Monday, June 06, 2016

EPA report says widely used herbicide atrazine is dangerous to animals; ag groups call report flawed

The widely used herbicide atrazine is dangerous to animals and fish, the Environmental Protection Agency said in a draft report released Thursday. Atrazine is primarily used on corn, sorghum and sugarcane to fight weeds and increase yields in the Midwest. "The agency's assessment of atrazine could lead to tighter regulatory limits on the product, manufactured by Swiss-based Syngenta AG. That could ultimately prevent farmers from being able to use it to control weeds, according to agricultural groups that blasted the report as flawed," Tom Polansek reports for Reuters.

EPA "said atrazine's effects exceeded its 'levels of concern' for chronic risk by 198 times for mammals and 62 times for fish," Polansek writes. "The agency will accept comments on the preliminary findings and consider whether to require label changes after it publishes a final risk assessment. EPA republished the findings after it said it inadvertently posted the same report, along with other related documents, online this spring in an error that has sparked criticism from U.S. lawmakers."

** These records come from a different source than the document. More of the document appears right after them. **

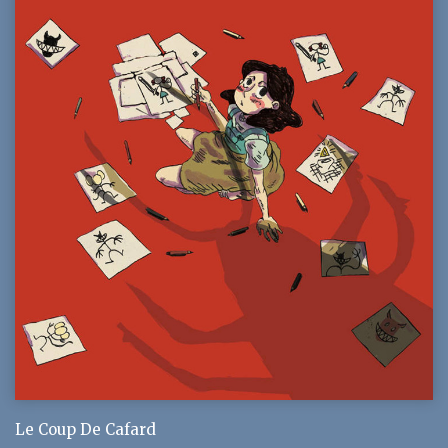
Le Coup De Cafard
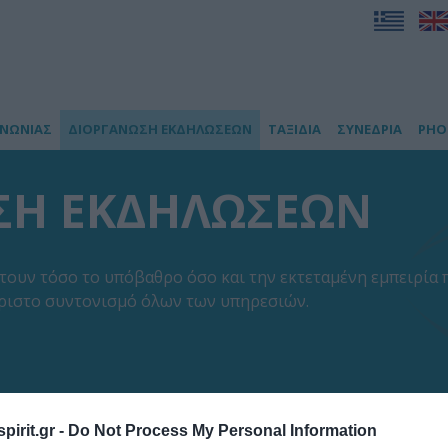
ΙΝΩΝΙΑΣ
ΔΙΟΡΓΑΝΩΣΗ ΕΚΔΗΛΩΣΕΩΝ
ΤΑΞΙΔΙΑ
ΣΥΝΕΔΡΙΑ
PHO
ΣΗ ΕΚΔΗΛΩΣΕΩΝ
θέτουν τόσο το υπόβαθρο όσο και την εκτεταμένη εμπειρία 
άριστο συντονισμό όλων των υπηρεσιών.
pirit.gr -
Do Not Process My Personal Information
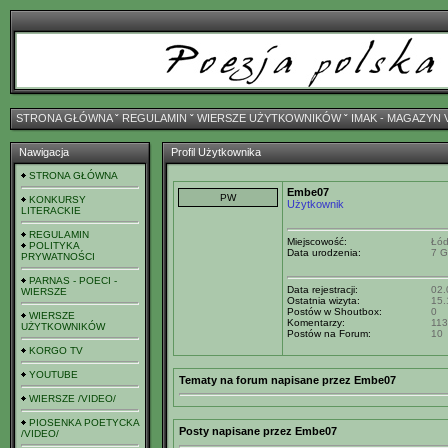
STRONA GŁÓWNA
ˇ
REGULAMIN
ˇ
WIERSZE UŻYTKOWNIKÓW
ˇ
IMAK - MAGAZYN 
Nawigacja
Profil Użytkownika
STRONA GŁÓWNA
Embe07
KONKURSY
Użytkownik
LITERACKIE
REGULAMIN
Miejscowość:
Łó
POLITYKA
Data urodzenia:
7 G
PRYWATNOŚCI
PARNAS - POECI -
Data rejestracji:
02.
WIERSZE
Ostatnia wizyta:
15.
Postów w Shoutbox:
0
WIERSZE
Komentarzy:
113
UŻYTKOWNIKÓW
Postów na Forum:
10
KORGO TV
YOUTUBE
Tematy na forum napisane przez Embe07
WIERSZE /VIDEO/
PIOSENKA POETYCKA
Posty napisane przez Embe07
/VIDEO/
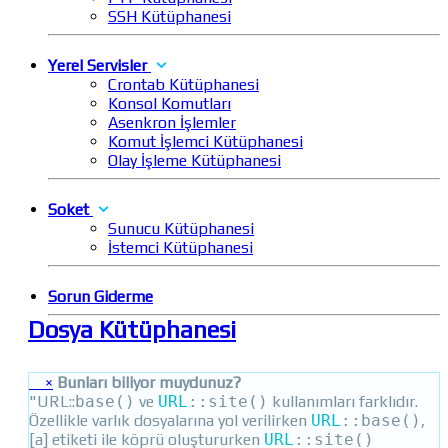
SSH Kütüphanesi
Yerel Servisler
Crontab Kütüphanesi
Konsol Komutları
Asenkron İşlemler
Komut İşlemci Kütüphanesi
Olay İşleme Kütüphanesi
Soket
Sunucu Kütüphanesi
İstemci Kütüphanesi
Sorun Giderme
Dosya Kütüphanesi
×
Bunları biliyor muydunuz?
"URL::
base()
ve
URL
::
site()
kullanımları farklıdır.
Özellikle varlık dosyalarına yol verilirken
URL
::
base()
,
[a] etiketi ile köprü oluştururken
URL
::
site()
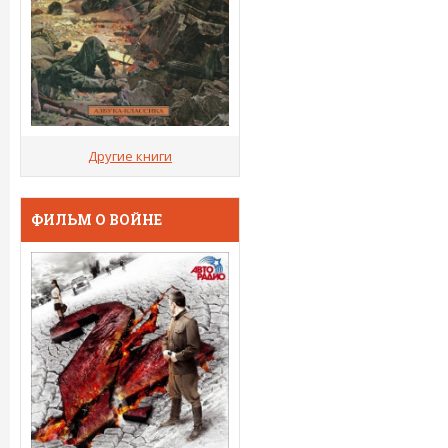
Другие книги
ФИЛЬМ О ВОЙНЕ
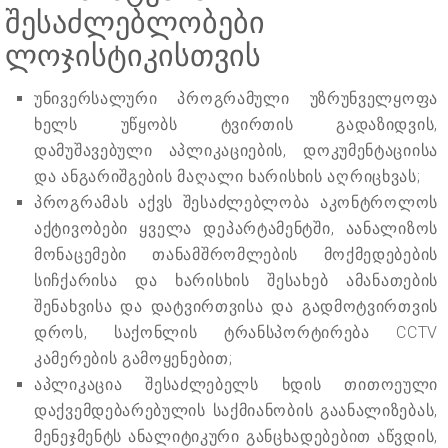
შესაძლებლობები
ლოჯისტიკისთვის
უნივერსალური პროგრამული უზრუნველყოფა
ხელს უწყობს ტვირთის გადაზიდვის,
დამუშავებული აპლიკაციების, დოკუმენტაციისა
და ანგარიშგების მაღალი ხარისხის აღრიცხვას;
პროგრამას აქვს შესაძლებლობა აკონტროლოს
აქტივობები ყველა დეპარტამენტში, აანალიზოს
მონაცემები თანამშრომლების მოქმედებების
სიჩქარისა და ხარისხის შესახებ ამანათების
შენახვისა და დატვირთვისა და გადმოტვირთვის
დროს, საქონლის ტრანსპორტირება CCTV
კამერების გამოყენებით;
აპლიკაცია შესაძლებელს ხდის თითოეული
დაქვემდებარებულის საქმიანობის გაანალიზებას,
მენეჯმენტს ანალიტიკური განცხადებებით აწვდის,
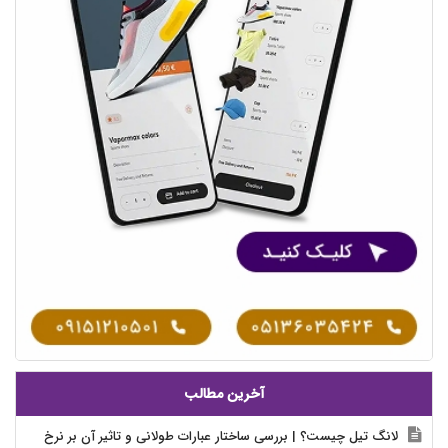
آخرین مطالب
لانگ تیل چیست؟ | بررسی ساختار عبارات طولانی و تاثیر آن بر نرخ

"Syngenta, which is set to be acquired by Chinese state-owned ChemChina, said atrazine is safe and that the EPA report 'contains numerous data and methodological errors and needs to be corrected,'" Polansek writes. The Iowa Corn Growers Association said if the report is finalized "it could cause label restrictions so severe that they would 'effectively ban the product from most uses.'" Gary Marshall, executive director of the Missouri Corn Growers Association, told reporters, "EPA's flawed atrazine report is stomping science into the dirt and setting farmers up for significant economic hardship."